Pull out every line in the rows below that contains the word "attached" and copy each one. Letter case matters when matching.

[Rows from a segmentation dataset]
########
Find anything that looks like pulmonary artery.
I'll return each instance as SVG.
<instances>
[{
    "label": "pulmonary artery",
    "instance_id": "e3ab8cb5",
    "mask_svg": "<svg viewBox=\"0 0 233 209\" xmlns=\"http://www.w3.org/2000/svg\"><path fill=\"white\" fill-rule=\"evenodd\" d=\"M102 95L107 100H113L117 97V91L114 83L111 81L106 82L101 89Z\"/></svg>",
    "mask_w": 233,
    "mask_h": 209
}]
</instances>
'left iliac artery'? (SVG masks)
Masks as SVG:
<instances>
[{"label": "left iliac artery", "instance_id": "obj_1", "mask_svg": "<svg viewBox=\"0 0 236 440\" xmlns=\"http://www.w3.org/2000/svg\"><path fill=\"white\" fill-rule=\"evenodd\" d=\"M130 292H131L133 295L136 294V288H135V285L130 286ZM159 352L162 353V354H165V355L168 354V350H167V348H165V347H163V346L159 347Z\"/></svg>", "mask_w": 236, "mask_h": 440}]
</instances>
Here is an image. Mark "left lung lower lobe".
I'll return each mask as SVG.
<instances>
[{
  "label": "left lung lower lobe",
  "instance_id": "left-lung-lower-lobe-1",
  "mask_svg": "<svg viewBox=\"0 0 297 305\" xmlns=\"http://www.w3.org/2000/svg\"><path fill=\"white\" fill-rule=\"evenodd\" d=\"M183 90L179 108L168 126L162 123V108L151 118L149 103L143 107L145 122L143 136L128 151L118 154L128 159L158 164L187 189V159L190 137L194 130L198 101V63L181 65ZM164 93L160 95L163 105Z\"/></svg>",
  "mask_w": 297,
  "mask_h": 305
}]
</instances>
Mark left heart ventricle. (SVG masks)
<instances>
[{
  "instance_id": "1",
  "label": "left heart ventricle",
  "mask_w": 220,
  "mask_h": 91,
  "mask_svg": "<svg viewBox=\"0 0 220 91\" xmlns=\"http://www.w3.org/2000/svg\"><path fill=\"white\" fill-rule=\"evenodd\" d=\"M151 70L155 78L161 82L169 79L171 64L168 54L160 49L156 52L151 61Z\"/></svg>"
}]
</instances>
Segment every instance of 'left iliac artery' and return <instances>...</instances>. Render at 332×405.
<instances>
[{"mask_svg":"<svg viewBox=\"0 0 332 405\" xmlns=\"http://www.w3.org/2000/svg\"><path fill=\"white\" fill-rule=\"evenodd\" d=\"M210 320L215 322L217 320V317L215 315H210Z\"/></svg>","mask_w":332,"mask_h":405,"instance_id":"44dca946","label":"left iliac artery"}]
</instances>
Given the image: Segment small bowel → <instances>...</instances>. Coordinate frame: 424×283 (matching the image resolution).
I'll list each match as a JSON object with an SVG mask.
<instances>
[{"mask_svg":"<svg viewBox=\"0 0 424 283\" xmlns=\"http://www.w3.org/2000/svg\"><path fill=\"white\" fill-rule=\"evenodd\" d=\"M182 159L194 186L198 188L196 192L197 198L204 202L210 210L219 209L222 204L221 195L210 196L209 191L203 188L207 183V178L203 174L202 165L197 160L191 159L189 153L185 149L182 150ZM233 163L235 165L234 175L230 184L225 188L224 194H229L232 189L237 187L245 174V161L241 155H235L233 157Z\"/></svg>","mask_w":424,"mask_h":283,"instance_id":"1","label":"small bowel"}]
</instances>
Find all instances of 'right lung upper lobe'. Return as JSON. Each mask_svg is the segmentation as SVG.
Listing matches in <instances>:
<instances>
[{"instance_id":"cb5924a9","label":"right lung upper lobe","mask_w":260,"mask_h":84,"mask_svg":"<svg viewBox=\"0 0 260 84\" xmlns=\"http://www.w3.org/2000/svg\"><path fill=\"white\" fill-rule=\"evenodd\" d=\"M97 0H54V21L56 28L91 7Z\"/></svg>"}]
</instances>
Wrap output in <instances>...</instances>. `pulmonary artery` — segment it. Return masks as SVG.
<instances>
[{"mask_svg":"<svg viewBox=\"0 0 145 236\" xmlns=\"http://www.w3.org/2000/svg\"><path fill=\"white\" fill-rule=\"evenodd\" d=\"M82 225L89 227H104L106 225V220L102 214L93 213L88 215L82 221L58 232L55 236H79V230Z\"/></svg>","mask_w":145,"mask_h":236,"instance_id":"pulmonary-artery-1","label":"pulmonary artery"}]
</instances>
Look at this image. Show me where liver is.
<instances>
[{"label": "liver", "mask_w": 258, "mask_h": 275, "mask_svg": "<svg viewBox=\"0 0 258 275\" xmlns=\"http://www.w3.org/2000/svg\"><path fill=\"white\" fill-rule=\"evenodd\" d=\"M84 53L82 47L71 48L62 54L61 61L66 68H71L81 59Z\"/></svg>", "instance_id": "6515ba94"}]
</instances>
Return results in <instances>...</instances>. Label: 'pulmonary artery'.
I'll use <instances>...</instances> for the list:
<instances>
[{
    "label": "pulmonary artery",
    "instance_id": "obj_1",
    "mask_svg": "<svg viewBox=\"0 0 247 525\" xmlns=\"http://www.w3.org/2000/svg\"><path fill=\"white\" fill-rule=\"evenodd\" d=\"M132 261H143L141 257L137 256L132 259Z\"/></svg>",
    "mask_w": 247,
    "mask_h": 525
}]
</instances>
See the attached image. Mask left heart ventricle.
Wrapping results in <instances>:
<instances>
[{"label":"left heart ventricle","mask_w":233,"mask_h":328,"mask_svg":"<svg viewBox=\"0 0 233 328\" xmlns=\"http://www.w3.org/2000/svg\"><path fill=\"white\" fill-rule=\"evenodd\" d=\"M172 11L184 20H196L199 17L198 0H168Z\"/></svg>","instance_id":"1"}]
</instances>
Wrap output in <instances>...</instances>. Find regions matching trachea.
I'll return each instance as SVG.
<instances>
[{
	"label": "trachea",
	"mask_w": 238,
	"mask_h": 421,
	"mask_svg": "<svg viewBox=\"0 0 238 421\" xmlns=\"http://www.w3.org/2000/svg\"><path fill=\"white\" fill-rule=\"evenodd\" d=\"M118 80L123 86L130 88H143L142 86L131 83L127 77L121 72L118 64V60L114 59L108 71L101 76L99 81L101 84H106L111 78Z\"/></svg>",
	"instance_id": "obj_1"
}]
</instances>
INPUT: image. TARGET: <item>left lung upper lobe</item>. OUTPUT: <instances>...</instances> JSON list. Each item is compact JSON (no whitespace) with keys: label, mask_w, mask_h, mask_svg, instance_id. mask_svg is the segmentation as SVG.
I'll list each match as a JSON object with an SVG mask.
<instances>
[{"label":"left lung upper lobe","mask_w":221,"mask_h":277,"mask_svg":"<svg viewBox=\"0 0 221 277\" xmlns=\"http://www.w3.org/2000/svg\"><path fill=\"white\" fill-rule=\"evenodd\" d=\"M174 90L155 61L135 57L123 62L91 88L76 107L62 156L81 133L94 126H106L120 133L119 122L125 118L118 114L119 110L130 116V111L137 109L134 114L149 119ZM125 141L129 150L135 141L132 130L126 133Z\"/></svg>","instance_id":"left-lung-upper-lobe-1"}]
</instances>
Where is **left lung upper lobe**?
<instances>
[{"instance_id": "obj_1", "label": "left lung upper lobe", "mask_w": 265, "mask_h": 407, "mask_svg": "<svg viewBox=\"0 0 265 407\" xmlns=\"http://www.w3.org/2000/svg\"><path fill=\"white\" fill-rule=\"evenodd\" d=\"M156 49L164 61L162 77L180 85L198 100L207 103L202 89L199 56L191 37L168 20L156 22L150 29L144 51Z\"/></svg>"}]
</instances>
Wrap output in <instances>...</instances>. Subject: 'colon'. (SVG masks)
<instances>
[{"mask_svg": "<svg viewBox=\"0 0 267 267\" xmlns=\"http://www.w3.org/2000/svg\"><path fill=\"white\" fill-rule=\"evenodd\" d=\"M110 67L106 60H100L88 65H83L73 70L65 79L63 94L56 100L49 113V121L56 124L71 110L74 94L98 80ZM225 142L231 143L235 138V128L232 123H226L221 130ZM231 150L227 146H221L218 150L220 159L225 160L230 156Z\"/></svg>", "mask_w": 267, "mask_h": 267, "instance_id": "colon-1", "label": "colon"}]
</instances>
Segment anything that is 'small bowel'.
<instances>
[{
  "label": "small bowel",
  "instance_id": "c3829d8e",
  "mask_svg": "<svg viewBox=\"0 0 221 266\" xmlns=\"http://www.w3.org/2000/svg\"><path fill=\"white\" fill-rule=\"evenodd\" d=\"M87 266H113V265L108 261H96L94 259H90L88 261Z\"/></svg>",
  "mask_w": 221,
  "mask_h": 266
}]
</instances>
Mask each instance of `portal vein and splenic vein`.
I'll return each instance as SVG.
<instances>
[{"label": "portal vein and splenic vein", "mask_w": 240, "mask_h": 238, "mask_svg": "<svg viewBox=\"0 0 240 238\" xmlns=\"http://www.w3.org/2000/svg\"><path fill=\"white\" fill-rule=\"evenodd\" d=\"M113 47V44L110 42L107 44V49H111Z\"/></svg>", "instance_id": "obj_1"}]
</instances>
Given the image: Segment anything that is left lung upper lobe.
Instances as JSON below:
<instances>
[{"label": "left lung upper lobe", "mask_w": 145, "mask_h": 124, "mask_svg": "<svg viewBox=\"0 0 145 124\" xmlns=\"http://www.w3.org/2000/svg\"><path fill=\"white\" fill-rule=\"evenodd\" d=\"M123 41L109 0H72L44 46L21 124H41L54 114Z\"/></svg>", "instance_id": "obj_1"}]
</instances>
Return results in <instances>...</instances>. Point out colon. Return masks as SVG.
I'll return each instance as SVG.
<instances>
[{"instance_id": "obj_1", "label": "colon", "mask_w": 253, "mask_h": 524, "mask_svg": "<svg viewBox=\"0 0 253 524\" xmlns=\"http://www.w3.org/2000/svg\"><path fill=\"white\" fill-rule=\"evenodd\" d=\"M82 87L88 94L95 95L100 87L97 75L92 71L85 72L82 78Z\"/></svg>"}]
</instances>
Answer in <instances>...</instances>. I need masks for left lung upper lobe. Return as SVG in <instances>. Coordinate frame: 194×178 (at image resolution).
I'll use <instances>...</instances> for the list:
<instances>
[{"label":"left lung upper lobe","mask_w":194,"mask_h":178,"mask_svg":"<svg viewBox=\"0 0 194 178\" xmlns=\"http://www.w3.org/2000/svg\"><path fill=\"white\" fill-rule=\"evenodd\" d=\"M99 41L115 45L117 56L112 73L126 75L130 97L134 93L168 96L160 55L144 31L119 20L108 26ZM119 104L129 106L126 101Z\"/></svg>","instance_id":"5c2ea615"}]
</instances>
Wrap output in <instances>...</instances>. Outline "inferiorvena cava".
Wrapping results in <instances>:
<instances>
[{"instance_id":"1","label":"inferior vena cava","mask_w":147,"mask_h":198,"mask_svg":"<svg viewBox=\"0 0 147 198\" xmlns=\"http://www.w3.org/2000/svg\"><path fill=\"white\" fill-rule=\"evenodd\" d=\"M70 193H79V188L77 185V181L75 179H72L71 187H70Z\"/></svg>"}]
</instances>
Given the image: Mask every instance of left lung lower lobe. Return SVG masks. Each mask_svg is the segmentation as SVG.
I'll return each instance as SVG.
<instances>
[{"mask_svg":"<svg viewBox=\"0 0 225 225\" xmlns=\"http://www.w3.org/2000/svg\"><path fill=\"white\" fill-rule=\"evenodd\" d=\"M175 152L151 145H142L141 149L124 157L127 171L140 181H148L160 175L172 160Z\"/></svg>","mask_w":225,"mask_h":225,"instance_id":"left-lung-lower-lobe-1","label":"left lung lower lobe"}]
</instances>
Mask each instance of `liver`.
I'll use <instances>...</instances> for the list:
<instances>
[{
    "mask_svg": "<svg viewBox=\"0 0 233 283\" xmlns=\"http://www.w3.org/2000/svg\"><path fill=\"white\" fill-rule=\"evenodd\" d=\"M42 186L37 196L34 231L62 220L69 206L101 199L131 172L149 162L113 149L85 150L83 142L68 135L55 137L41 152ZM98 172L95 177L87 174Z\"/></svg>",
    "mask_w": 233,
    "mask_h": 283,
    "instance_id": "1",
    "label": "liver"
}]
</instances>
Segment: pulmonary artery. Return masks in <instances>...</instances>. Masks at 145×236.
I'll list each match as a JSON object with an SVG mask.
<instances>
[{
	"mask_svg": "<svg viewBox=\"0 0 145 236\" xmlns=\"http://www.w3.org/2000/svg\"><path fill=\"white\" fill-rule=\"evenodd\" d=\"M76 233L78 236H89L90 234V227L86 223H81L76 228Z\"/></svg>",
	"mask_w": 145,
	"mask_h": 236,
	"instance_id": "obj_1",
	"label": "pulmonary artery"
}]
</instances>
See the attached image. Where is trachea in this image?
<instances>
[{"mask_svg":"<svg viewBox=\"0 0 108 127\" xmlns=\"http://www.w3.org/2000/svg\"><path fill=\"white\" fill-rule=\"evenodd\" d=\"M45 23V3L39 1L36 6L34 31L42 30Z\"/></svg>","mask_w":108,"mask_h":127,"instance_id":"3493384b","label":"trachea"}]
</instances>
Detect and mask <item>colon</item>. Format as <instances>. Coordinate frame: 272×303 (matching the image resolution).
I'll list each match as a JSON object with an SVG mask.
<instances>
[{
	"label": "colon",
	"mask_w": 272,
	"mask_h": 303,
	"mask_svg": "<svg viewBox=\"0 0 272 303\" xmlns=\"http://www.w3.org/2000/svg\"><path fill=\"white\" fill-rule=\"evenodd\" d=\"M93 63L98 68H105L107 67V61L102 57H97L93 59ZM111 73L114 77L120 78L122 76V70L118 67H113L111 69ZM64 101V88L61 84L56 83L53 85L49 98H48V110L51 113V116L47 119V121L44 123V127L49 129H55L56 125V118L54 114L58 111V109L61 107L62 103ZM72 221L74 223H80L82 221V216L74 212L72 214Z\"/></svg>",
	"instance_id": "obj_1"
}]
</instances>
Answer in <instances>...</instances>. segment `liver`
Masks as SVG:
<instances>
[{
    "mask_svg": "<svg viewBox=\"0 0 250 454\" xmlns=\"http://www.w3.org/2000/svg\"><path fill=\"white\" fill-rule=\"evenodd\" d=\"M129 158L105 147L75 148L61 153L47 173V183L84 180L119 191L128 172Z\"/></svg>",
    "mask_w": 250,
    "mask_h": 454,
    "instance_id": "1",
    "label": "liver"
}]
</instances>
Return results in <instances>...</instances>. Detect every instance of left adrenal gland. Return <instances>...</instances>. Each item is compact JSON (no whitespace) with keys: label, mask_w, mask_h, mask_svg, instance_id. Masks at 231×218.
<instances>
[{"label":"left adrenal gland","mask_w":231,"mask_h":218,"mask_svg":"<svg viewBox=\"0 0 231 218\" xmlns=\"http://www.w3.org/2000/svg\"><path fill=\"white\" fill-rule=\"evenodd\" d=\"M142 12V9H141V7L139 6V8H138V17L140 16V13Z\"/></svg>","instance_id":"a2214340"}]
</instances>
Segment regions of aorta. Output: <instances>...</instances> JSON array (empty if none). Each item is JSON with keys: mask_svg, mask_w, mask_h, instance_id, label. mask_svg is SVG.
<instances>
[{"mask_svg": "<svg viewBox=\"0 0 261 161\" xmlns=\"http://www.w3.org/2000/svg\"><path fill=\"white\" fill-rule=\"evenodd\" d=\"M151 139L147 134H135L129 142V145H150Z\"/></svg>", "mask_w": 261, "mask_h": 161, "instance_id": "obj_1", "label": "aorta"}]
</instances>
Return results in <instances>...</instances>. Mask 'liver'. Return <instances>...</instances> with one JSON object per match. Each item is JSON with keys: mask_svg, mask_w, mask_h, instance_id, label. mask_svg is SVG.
########
# Final result:
See the attached image. Mask left heart ventricle.
See the attached image. Where is trachea in this image?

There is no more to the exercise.